Six counsellors trained by the Cana Movement are set to be provided with the opportunity to continue counselling people through proposed amendments to the Counselling Profession Act, Social Solidarity Minister Michael Falzon said this evening.
Falzon spoke of the six’s plight during debate on the proposed amendments, which were approved unanimously in parliament this evening.
The bill seeks to better streamline the counselling profession, including through the proper recognition of counselling trainees.
The original act, introduced in 2015, had established that counsellors needed to obtain a Masters in Counselling to obtain a full warrant. However, many long-serving counsellors, working with various entities and institutions, had no such qualifications, though they had been trained by the same institutions they worked with.
To address this, the act had provided for restricted warrants, which allow holders to continue working at the agency or institution which trained them, whilst preventing them from taking up counselling positions elsewhere.
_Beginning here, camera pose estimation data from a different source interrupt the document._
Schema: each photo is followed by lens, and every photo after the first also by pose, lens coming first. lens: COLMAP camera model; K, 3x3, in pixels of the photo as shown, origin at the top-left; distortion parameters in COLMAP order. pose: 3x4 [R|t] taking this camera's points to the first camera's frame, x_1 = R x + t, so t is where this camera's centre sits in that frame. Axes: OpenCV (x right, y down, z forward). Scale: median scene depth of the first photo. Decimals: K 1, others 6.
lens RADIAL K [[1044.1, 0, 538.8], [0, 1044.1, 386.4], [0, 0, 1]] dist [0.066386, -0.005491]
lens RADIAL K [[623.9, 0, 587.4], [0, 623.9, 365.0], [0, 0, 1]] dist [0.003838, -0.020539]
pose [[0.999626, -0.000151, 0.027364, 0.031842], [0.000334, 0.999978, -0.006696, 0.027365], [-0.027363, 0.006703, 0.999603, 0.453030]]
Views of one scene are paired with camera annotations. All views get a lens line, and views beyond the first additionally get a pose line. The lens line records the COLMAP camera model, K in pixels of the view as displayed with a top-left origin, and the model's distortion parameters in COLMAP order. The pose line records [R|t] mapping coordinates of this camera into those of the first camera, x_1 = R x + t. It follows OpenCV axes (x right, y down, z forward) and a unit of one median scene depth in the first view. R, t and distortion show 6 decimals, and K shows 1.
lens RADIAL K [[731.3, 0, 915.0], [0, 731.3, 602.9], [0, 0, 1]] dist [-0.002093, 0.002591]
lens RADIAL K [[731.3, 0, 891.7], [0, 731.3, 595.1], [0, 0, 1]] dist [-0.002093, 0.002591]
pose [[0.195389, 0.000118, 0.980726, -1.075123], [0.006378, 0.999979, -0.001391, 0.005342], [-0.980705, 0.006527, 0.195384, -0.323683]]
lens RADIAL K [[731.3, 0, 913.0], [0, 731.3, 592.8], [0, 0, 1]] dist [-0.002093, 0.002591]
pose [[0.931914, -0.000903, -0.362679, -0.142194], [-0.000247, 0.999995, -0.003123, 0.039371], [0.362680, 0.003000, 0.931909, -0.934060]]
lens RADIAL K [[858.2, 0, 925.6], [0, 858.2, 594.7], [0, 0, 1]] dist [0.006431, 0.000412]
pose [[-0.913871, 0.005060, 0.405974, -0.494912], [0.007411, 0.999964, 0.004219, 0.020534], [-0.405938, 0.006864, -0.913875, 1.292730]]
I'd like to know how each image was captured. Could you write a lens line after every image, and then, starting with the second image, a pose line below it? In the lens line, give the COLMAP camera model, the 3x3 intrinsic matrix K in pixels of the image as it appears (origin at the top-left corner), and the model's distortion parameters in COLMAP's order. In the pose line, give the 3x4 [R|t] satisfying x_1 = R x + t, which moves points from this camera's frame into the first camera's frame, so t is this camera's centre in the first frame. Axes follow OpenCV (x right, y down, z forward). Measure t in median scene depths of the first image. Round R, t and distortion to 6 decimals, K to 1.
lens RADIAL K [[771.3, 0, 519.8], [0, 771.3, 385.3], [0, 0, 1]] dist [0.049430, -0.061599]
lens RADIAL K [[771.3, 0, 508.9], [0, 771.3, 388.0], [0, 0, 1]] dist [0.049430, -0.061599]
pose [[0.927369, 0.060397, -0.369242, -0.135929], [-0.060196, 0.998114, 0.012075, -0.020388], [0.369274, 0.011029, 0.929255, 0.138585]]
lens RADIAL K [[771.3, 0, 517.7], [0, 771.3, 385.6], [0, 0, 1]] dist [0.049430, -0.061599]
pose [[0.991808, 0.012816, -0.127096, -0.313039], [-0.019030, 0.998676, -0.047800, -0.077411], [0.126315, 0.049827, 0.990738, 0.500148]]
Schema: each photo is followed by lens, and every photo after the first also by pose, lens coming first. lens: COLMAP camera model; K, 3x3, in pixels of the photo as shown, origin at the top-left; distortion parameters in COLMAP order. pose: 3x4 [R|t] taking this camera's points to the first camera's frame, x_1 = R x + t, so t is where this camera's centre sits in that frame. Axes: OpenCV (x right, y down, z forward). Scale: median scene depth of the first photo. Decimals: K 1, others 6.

However, the act provided a short time window for people to apply, leading some to miss out. This included six counsellors trained by and working with the Cana Movement, which had been a pioneer in introducing counselling services to Malta.
The bill, Falzon explained, will extend the deadline for restricted warrants, thus allowing these six counsellors to continue providing their services.
“This amendment will not just make six people happy, but many more, as I am sure that they will be very motivated to help others through their work,” Falzon said.
Falzon also emphasised that the credentials and integrity of holders of restricted warrants should not be put in doubt, noting that these were people caught between two stools, as they could not obtain the required qualifications when they took up counselling.